Je t'ai vue, mignonne, et tu m'appartiens désormais, quel que soit celui que tu attends et même si je ne dois plus jamais te revoir, pensais-je. Tu m'appartiens et tout Paris m'appartient, et j'appartiens à ce cahier et à ce crayon.
On croise Ezra Pound ("l'écrivain le plus généreux et le plus désintéressé") Scott Fitgerald (et Zelda qu'Hem présente comme une folle qui empêche son homme d'écrire par jalousie) qui l'entraine dans une folle virée de Lyon vers Paris en voiture décapotable sous une pluie battante, Pacsin le peintre (consommateur de jeunes modèles),. On rencontre un troupeau de chèvres et le berger joueur de pipeau qui les traie directement dans le pot de la voisine.

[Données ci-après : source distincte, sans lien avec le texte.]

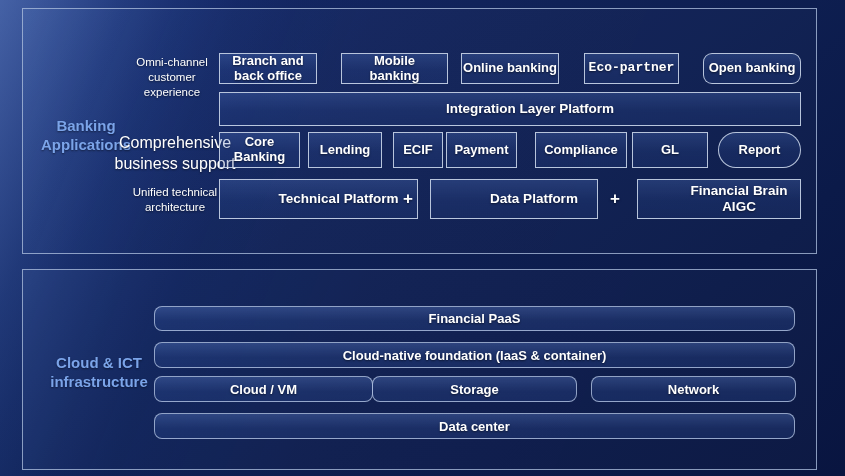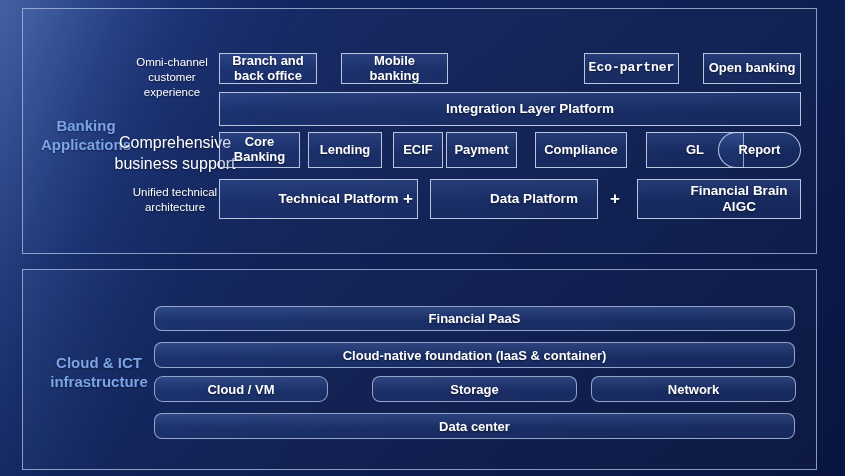--- a/index.html
+++ b/index.html
@@ -65,65 +65,66 @@
   .lbl-banking { left: 4px;  top: 108px; width: 118px; }
   .lbl-r1      { left: 82px; top: 46px;  width: 134px; }
   .lbl-r2      { left: 88px; top: 124px; width: 128px; font-size: 16px; }
   .lbl-r3      { left: 88px; top: 176px; width: 128px; }
 
   .b-r1 { top: 44px; height: 31px; }
   .b-r1-0 { left: 196px; width: 98px; }
   .b-r1-1 { left: 318px; width: 107px; }
   .b-r1-2 { left: 438px; width: 98px; }
   .b-r1-3 { left: 561px; width: 95px; font-family: Liberation Mono, monospace; }
-  .b-r1-4 { left: 680px; width: 98px; }
+  .b-r1-4 { left: 680px; width: 98px; border-radius: 9px; }
 
   .b-integration { left: 196px; top: 83px; width: 582px; height: 34px; }
 
   .b-r2 { top: 123px; height: 36px; }
   .b-r2-0 { left: 196px; width: 81px; }
   .b-r2-1 { left: 285px; width: 74px; }
   .b-r2-2 { left: 370px; width: 50px; }
   .b-r2-3 { left: 423px; width: 71px; }
   .b-r2-4 { left: 512px; width: 92px; }
-  .b-r2-5 { left: 623px; width: 98px; }
+  .b-r2-5 { left: 609px; width: 76px; }
   .b-r2-6 { left: 695px; width: 83px; border-radius: 18px; }
 
   .b-r3 { top: 170px; height: 40px; }
   .b-r3-0 { left: 196px; width: 199px; }
   .b-r3-1 { left: 407px; width: 168px; }
   .b-r3-2 { left: 614px; width: 164px; }
   .plus-1 { left: 375px; top: 170px; width: 20px; height: 40px; }
   .plus-2 { left: 582px; top: 170px; width: 20px; height: 40px; }
 
   
   .lbl-cloud { left: 10px; top: 84px; width: 132px; }
   .rb-paas    { left: 131px; top: 36px;  width: 641px; height: 25px; }
   .rb-native  { left: 131px; top: 72px;  width: 641px; height: 26px; }
-  .rb-vm      { left: 131px; top: 106px; width: 174px; height: 26px; border-radius: 9px; }
+  .rb-vm      { left: 131px; top: 106px; width: 219px; height: 26px; }
   .rb-storage { left: 349px; top: 106px; width: 205px; height: 26px; }
   .rb-network { left: 568px; top: 106px; width: 205px; height: 26px; }
   .rb-dc      { left: 131px; top: 143px; width: 641px; height: 26px; }
 </style>
 </head>
 <body>
 
 <div>
 
   <section class="panel top">
     <div class="section-label lbl-banking">Banking
 Applications</div>
 
     <div class="row-label lbl-r1">Omni-channel
 customer
 experience</div>
     <div class="box b-r1 b-r1-0">Branch and
 back office</div>
     <div class="box b-r1 b-r1-1">Mobile
 banking</div>
+    <div class="box b-r1 b-r1-2">Online banking</div>
     <div class="box b-r1 b-r1-3">Eco-partner</div>
     <div class="box b-r1 b-r1-4">Open banking</div>
 
     <div class="box wide b-integration">Integration Layer Platform</div>
 
     <div class="row-label lbl-r2">Comprehensive
 business support</div>
     <div class="box b-r2 b-r2-0">Core
 Banking</div>
     <div class="box b-r2 b-r2-1">Lending</div>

On saisit le rôle essentiel de Sylvia Beach et de sa librairie Shakespeare and Company pour les écrivains anglophones nombreux à Paris à cette époque. "La bibliothèque-librairie de Syvia Beach, 12, rue de l'Odéon, mettait en effet dans cette rue froide, balayée par le vent, une note de chaleur et de gaieté, avec son grand poêle, en hiver, ses tables et ses étagères garnies de livres, sa devanture réservée aux nouveautés et, aux murs, les photographies d'écrivains célèbres, morts ou vivants. Les photographies semblaient être toutes des instantanés, et même les auteurs défunts y semblaient encore pleins de vie."
Pour qui a vécu à Paris, il est possible de se promener aux côtés d'Ernest en toute familiarité sur les quais, rue Cardinal Lemoine où il a vécu, dans les rues du quartier latin ou de Montparnasse. Ce passé recomposé restitue le temps de l'écrivain à la recherche de son style (réduire les adjectifs, aller à l'os) alors même que celui qui écrit est parvenu à la période ultime de sa création. C'est aussi le temps qui précède la fin de cet amour magnifié que va mettre en péril la rencontre de celle qui sera sa deuxième femme (il y en eut quatre).
"Paris est une très vieille ville et nous étions jeunes et rien n'y était simple, ni même la pauvreté, ni la richesse soudaine, ni le clair de lune, ni le bien, ni le mal, ni le souffle d'un être endormi à vos côtés dans le clair de lune."
En lisant Hemingway, on songe à ces belles heures de la jeunesse, elles aussi enfuies, celles des commencements quand on croit en l'avenir, tout en doutant qu'il réalise toutes ses promesses. On songe aux amours vifs et impétueux, aux promesses indestructibles et à l'ivresse des nuits sans fin et des aubes lumineuses.